EXERCISE DATA section start

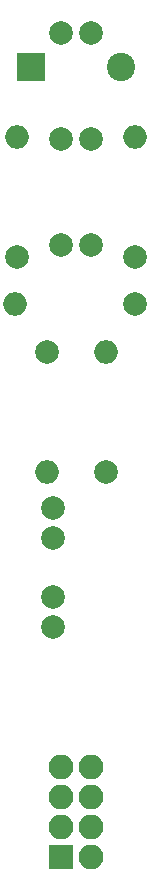
<source format=gts>
G04 #@! TF.FileFunction,Soldermask,Top*
%FSLAX46Y46*%
G04 Gerber Fmt 4.6, Leading zero omitted, Abs format (unit mm)*
G04 Created by KiCad (PCBNEW 4.0.6-e0-6349~53~ubuntu16.04.1) date Tue May  9 17:32:05 2017*
%MOMM*%
%LPD*%
G01*
G04 APERTURE LIST*
%ADD10C,0.100000*%
%ADD11R,2.100000X2.100000*%
%ADD12O,2.100000X2.100000*%
%ADD13C,2.000000*%
%ADD14O,2.000000X2.000000*%
%ADD15R,2.400000X2.400000*%
%ADD16C,2.400000*%
G04 APERTURE END LIST*
D10*
D11*
X6730000Y2190000D03*
D12*
X9270000Y2190000D03*
X6730000Y4730000D03*
X9270000Y4730000D03*
X6730000Y7270000D03*
X9270000Y7270000D03*
X6730000Y9810000D03*
X9270000Y9810000D03*
D13*
X13000000Y53000000D03*
D14*
X13000000Y63160000D03*
D13*
X3000000Y53000000D03*
D14*
X3000000Y63160000D03*
D13*
X13000000Y49000000D03*
D14*
X2840000Y49000000D03*
D13*
X5500000Y45000000D03*
D14*
X5500000Y34840000D03*
D13*
X10500000Y34840000D03*
D14*
X10500000Y45000000D03*
D15*
X4200000Y69100000D03*
D16*
X11800000Y69100000D03*
D13*
X6730000Y63000000D03*
X9270000Y63000000D03*
X6730000Y54000000D03*
X9270000Y54000000D03*
X6000000Y31770000D03*
X6000000Y29230000D03*
X6000000Y24270000D03*
X6000000Y21730000D03*
X6730000Y72000000D03*
X9270000Y72000000D03*
M02*

</source>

EXERCISE DATA section end

WORK INSTRUCTIONS:
The line containing "X6730000Y72000000D03*" begins the span, and the last line of the records above ends it. Return that span exactly, and nothing outside it.

EXPECTED ANSWER:
X6730000Y72000000D03*
X9270000Y72000000D03*
M02*

</source>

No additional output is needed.